You can really see the design philosophy shifted a few times over co-op’s life. Early on they clearly wanted each commander to have weaknesses as well as strengths and rely on each other for success. See Karax’s inflated unit costs, or Alarak’s struggles against air units.

But then around Nova, they stopped giving commanders clear weaknesses. Nova’s my favourite commander, but she wasn’t healthy for the game. She should have had an Achilles heel of some kind, even if she remained strong in most areas. From that point on, commander design became about making them generalists without any flaws.

And then starting with Tychus, they just abandoned all semblance of balance or sanity. They started making commanders not just crazy strong, but strong in a way that leaves their partners often unable contribute meaningfully.
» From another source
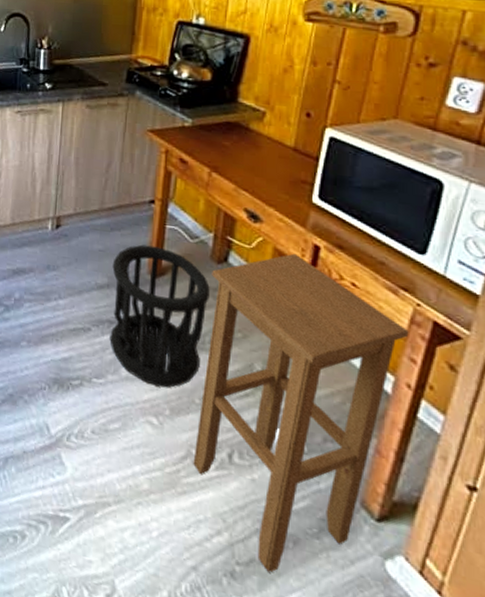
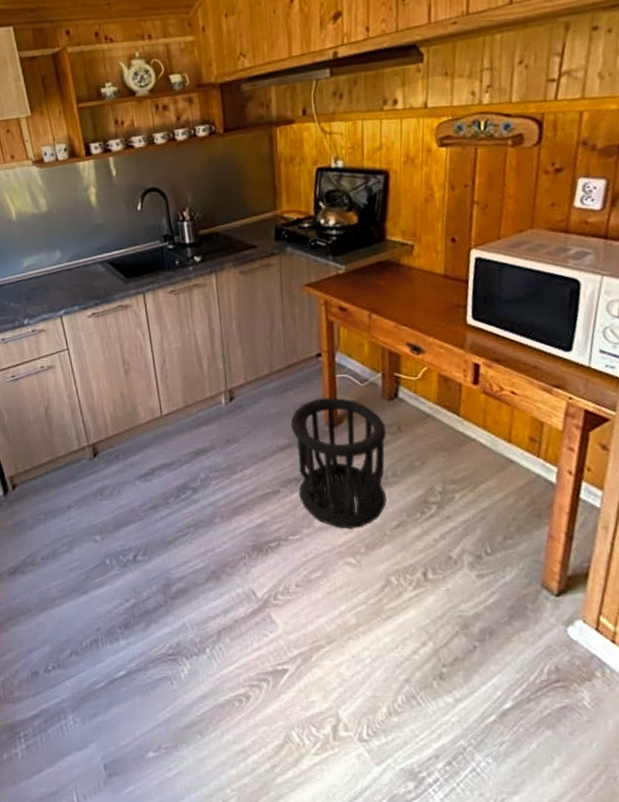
stool: present [193,253,409,573] -> none [385,375,566,665]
It’s like they forgot it’s a co-operative game mode and designed each commander to be able to solo the map. Stetmann is a minor exception, being very strong but not game-breaking the way the other later commanders are.
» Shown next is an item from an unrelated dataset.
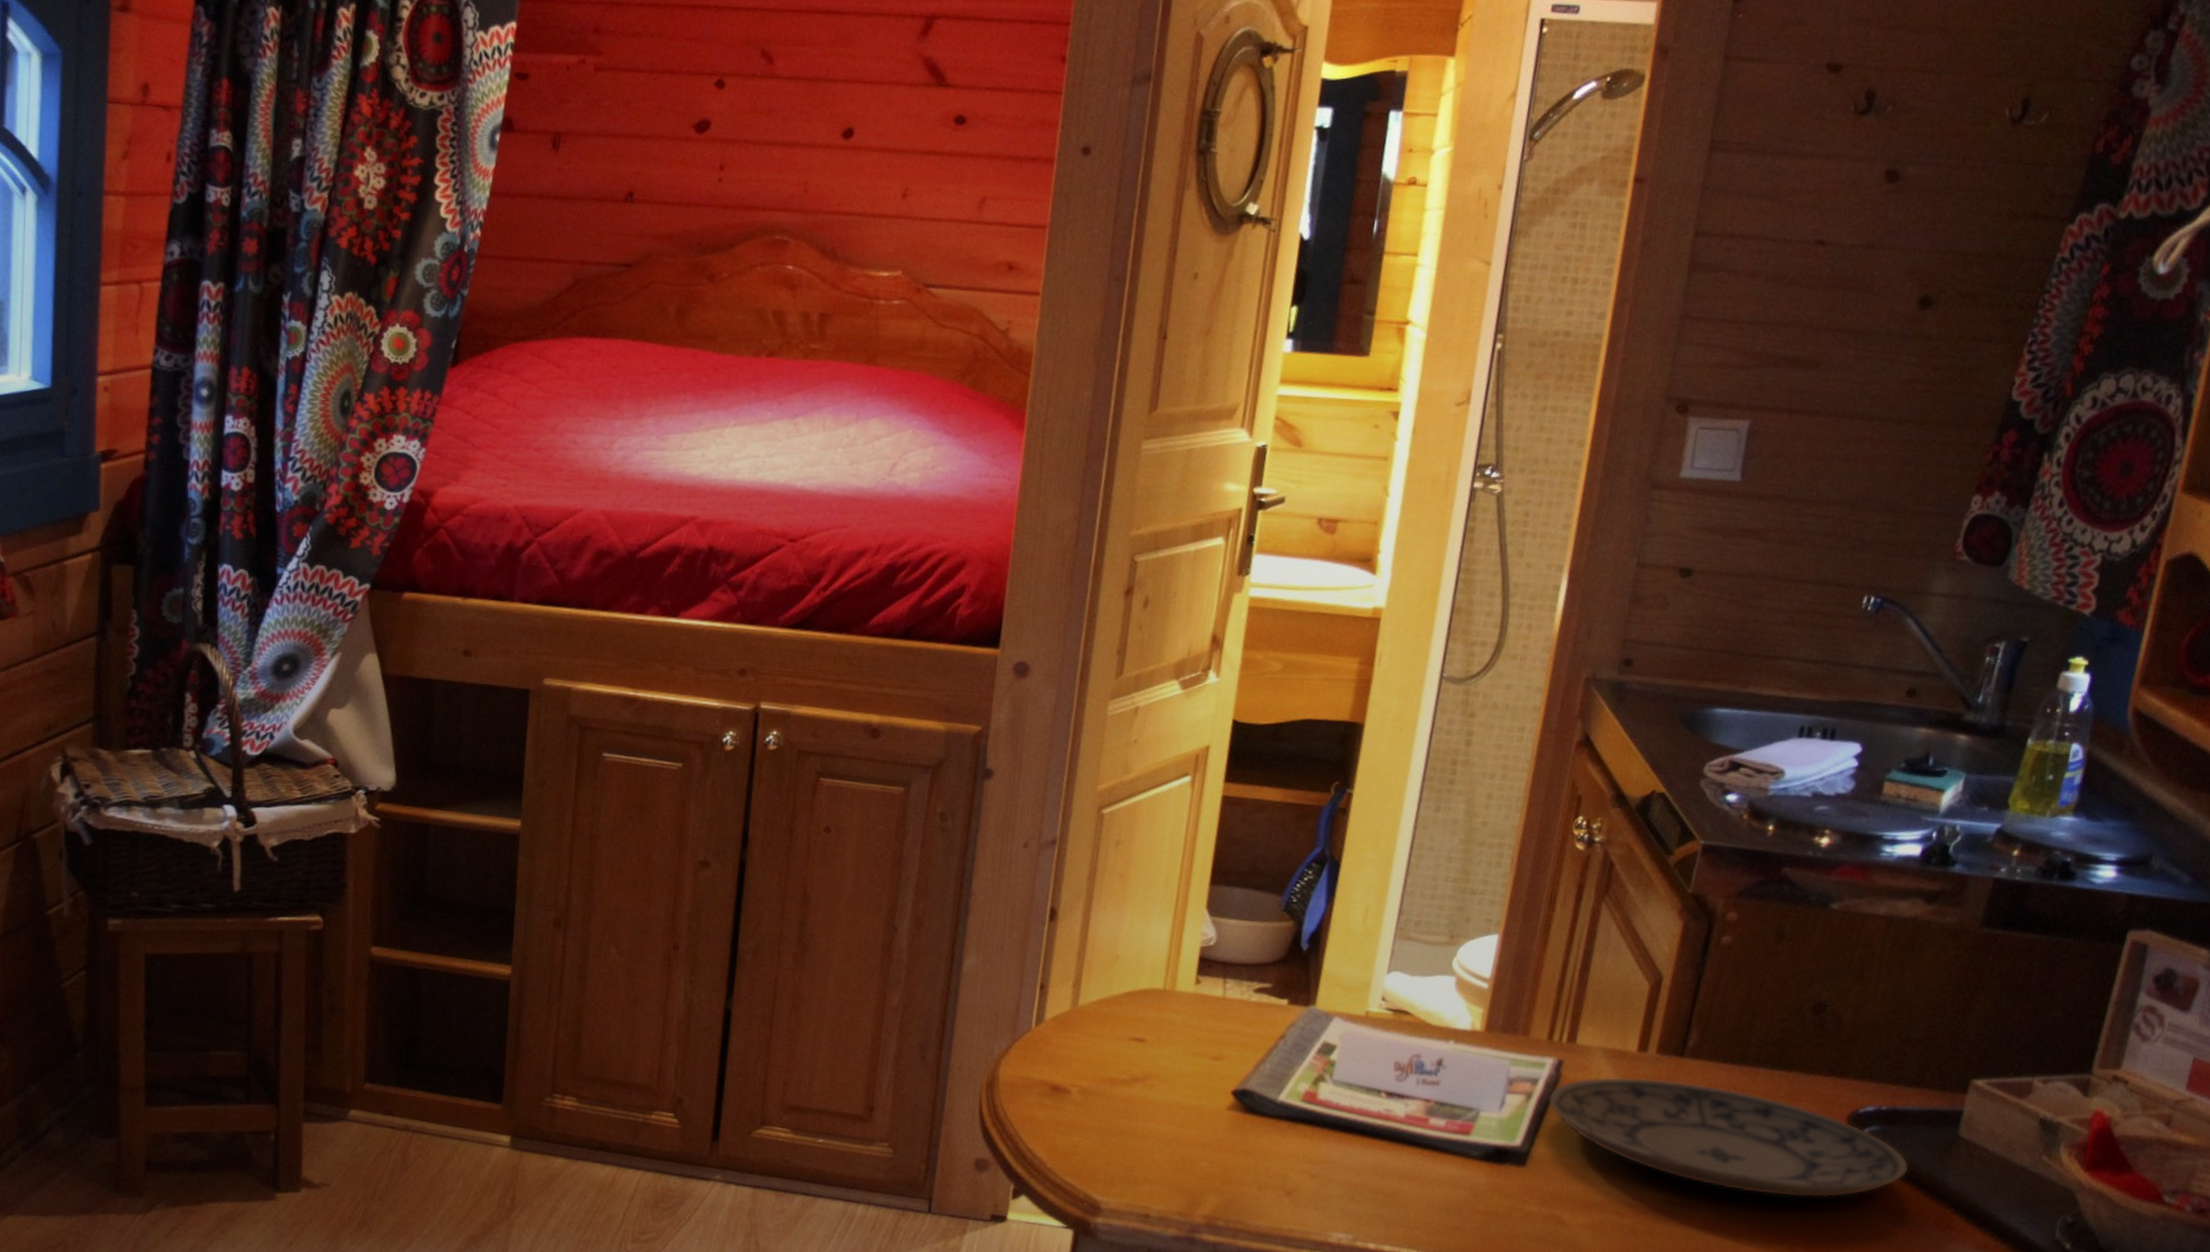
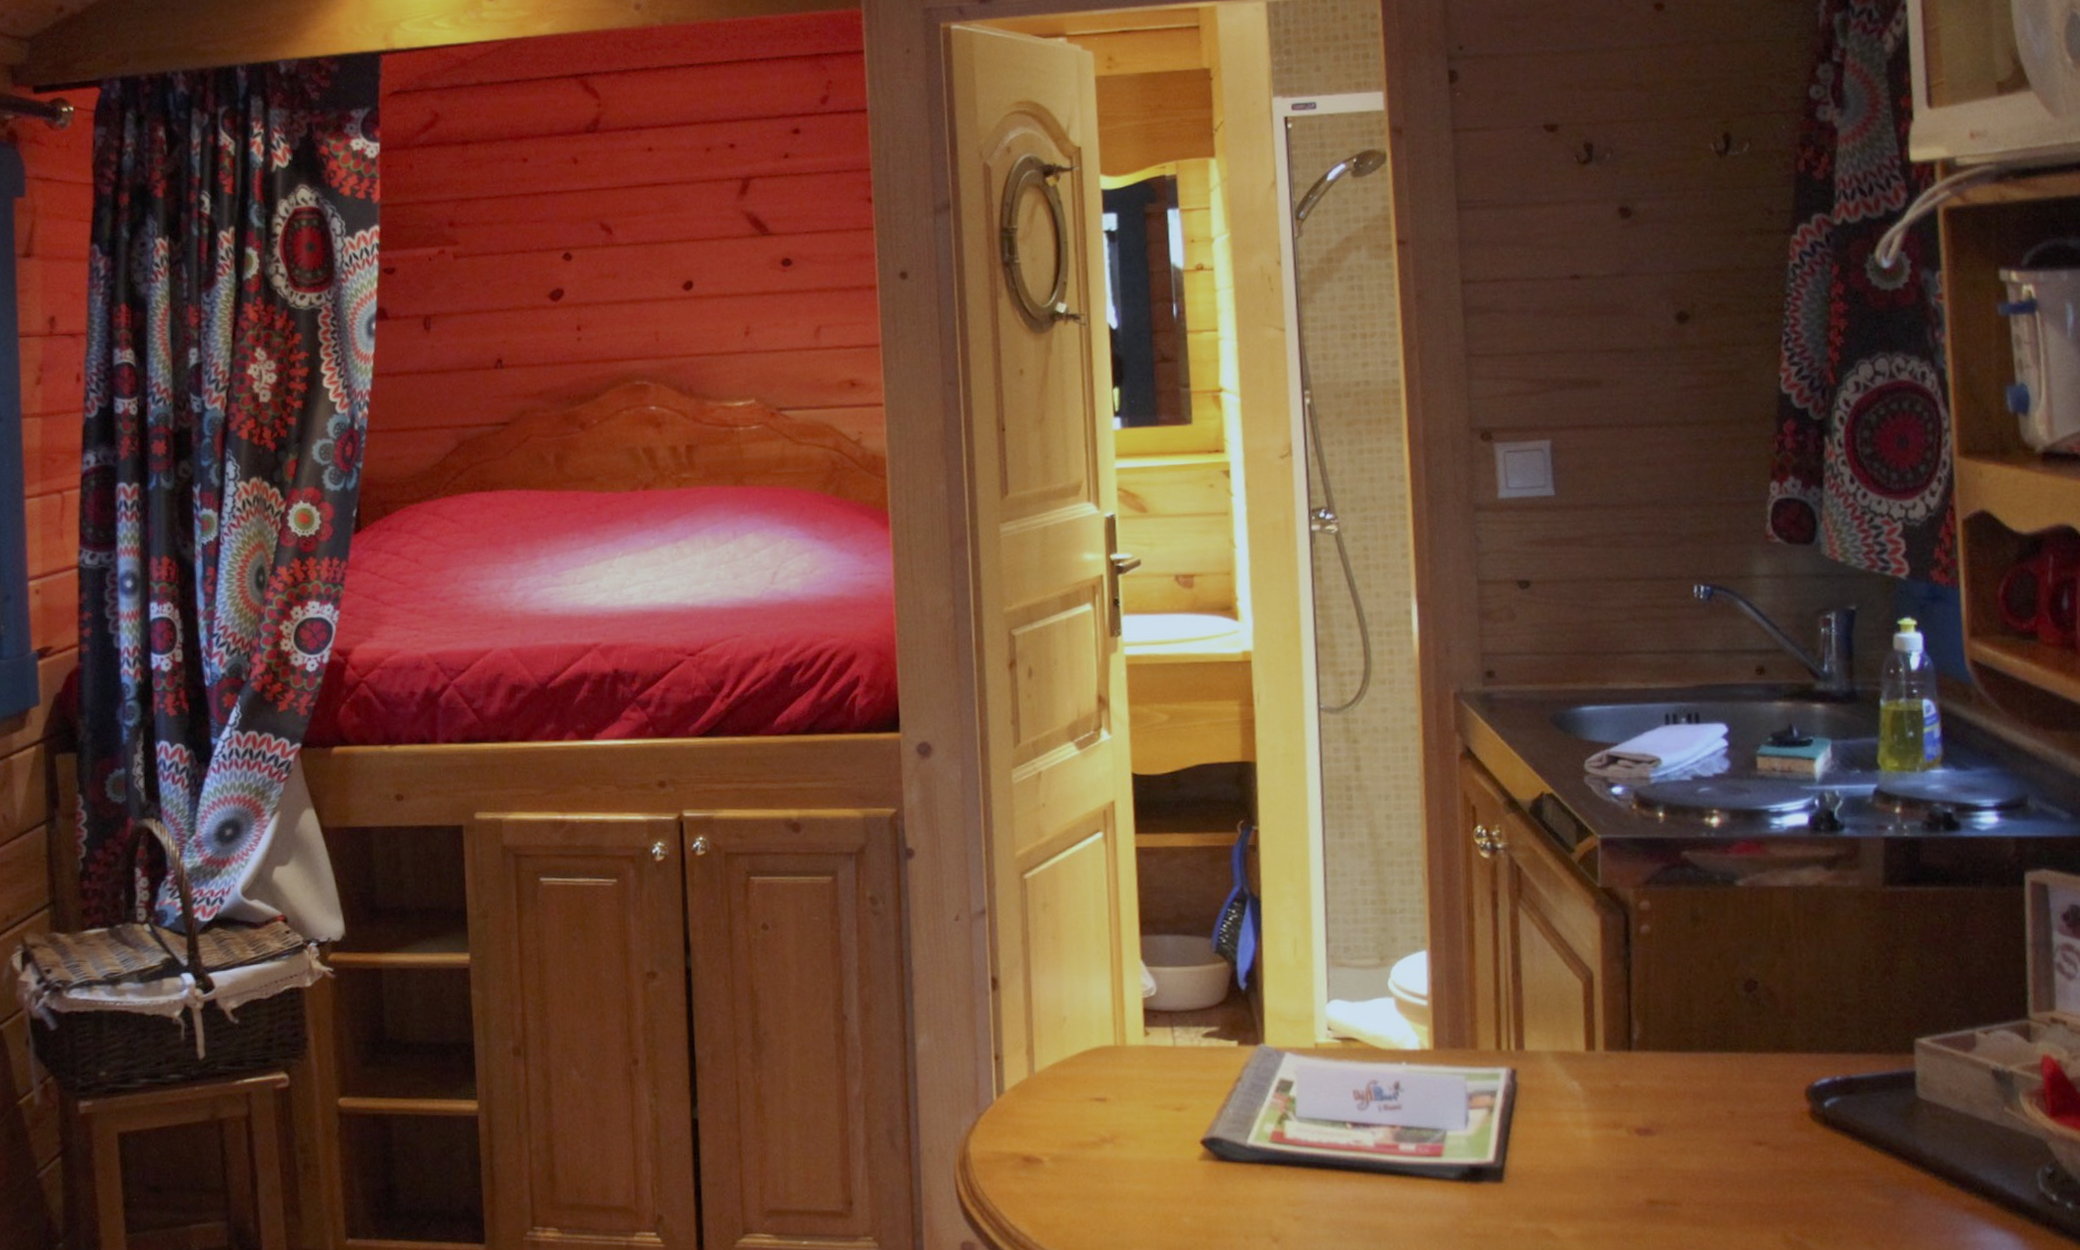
plate: present [1548,1076,1910,1198] -> none [1509,1075,1878,1182]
Tychus and Mengsk are the worst offenders for me. Not just broken in terms of power level, but potentially in very uninteractive ways.

With Mengsk it depends on the build. Most are fun to play alongside, but a lot of people play him by massing earthsplitter ordinance and just wiping the entire map with artillery barrages, without even leaving their base. When you’re paired with one of these players, there’s little to do but sit and watch.

Nova and Tychus take on the Miner Evacuation co-op mission in StarCraft II.Tychus is even worse. His crew of hero units are so strong, and so easy to use, that every Tychus player can effortlessly solo any co-op map. Most Tychus players even seem to go out of their way to prevent you from contributing in any meaningful way. They’ll make sure to fight in front of your mines if you’re H&H or Abathur. They’ll teleport in front of every attack wave, wiping it before you get a chance to fight.

It’s gotten so bad I’ve started doing something I once would have considered unthinkable: I’m immediately leaving games if I get pared with a Tychus or a Mengsk with the earthsplitter talent. It feels like a bit of a dick move, but I’ve got better things to do than sit on my hands while my partner solos the map, and based on the way they play, I think most of these players would also prefer not to have a partner.

It’s funny how Tychus managed to be the worst part of both the story and co-op mode.

These problems aside, though, there’s a reason I’ve put so much time into co-op, and even if it’s lost some of its lustre these days, I’m glad it’s always there for me when I need to kill some time.